Exercise requirements ▸
List each distinct unit of time that the forum discussion below mentions.

(Beginning of Exercise text)

What about long periods of time? If they waited a minute, an hour, or a day to turn on the lights, how would my accuracy change? It's hard for me to distinguish 59 seconds from 60 seconds, yet I can easily distinguish 1 from 2. The same would apply to hours or days. This implies that my temporal memory decays logarithmically. Is that because of an inaccuracy in my clock or a loss of information about the original event? Our memory clearly decays with time, so the latter must play a role.

The more I think about it, the more questions I get. I'd be very curious to see what a psychology expert has to say about these things.
 
  • #57
Well, I had a cool post, but then the cat walked on the keyboard *grin*
I think it went something like this:
I think we all agree that the problem with discussing sensing the future is two fold;
One: We don't have a clear answer as to the relationship of perception and consciousness. We don't have a clear answer what makes perception what it is. We don't even know what makes conscious work exactly. Two: We need those answers to ask the question (and get the answer) of whether precognition really exits.
I believe, and I think some others here are behind me on this, that awarness is created by physical phenomenon that we have observed elsewhere in the real world. So I think the real question is: Is there real, verified phenomenon (flame me if I'm not using that word correctly) that has two or more events that appear unable to influence each other (causually disconnected), but really are influenced by each other?
Personally, as an example of what I'm alluding to, I was thinking of a life game setup where the formation appears to jump ahead. I think it is completely possible that this future sensing could really be happening, and not just an artifact of our process of perception.
 
  • #58
Perceptions

Great Thread! Has anyone ever heard of this guy Kim Clement? I saw him in person, and although he played the piano a lot before demonstrating, once he began to share his spiritual perceptions, it was incredible. He has been used in several cases of successfully resolving whereabouts of kidnapped children. Any thoughts? www.kimclement.com

theopenbook
 
  • #59
theopenbook said:
Great Thread! Has anyone ever heard of this guy Kim Clement? I saw him in person, and although he played the piano a lot before demonstrating, once he began to share his spiritual perceptions, it was incredible. He has been used in several cases of successfully resolving whereabouts of kidnapped children. Any thoughts? www.kimclement.com

theopenbook

How many cases do you think he sent in suggestions for? How many TIMES per case? No friggin kidding if you saw "near a river... or... a field..." you're probably going to be close.

(End of Exercise text)
(Beginning of Information provided)

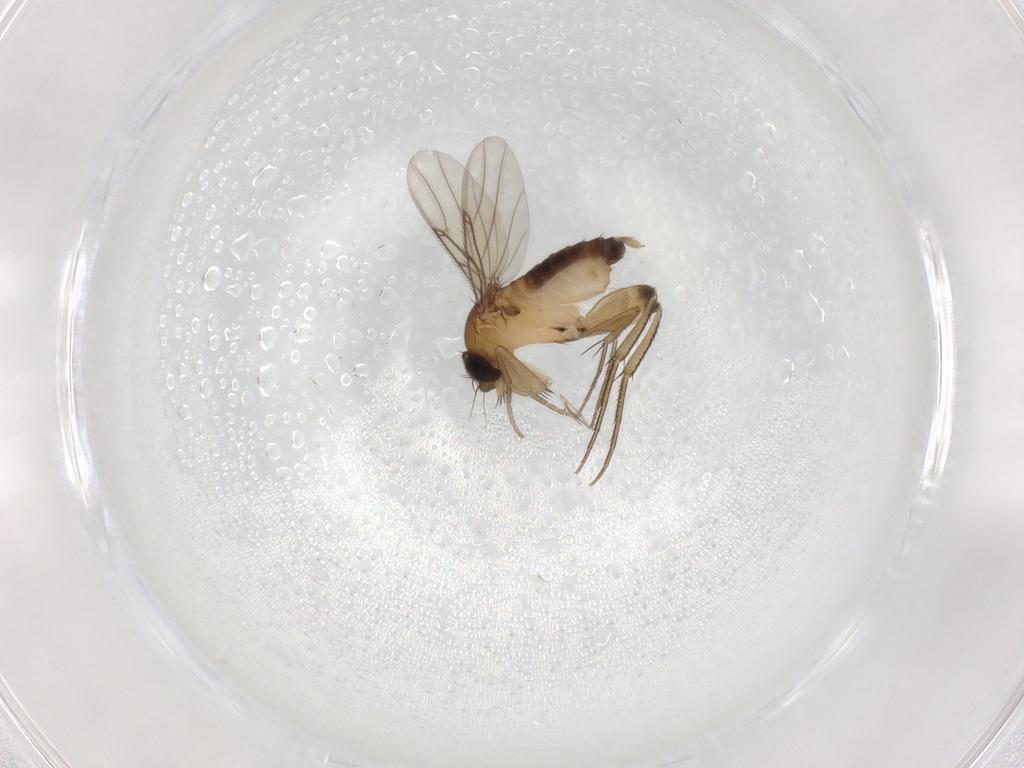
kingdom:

(End of Information provided)

Task response ▸
minute, hour, day, second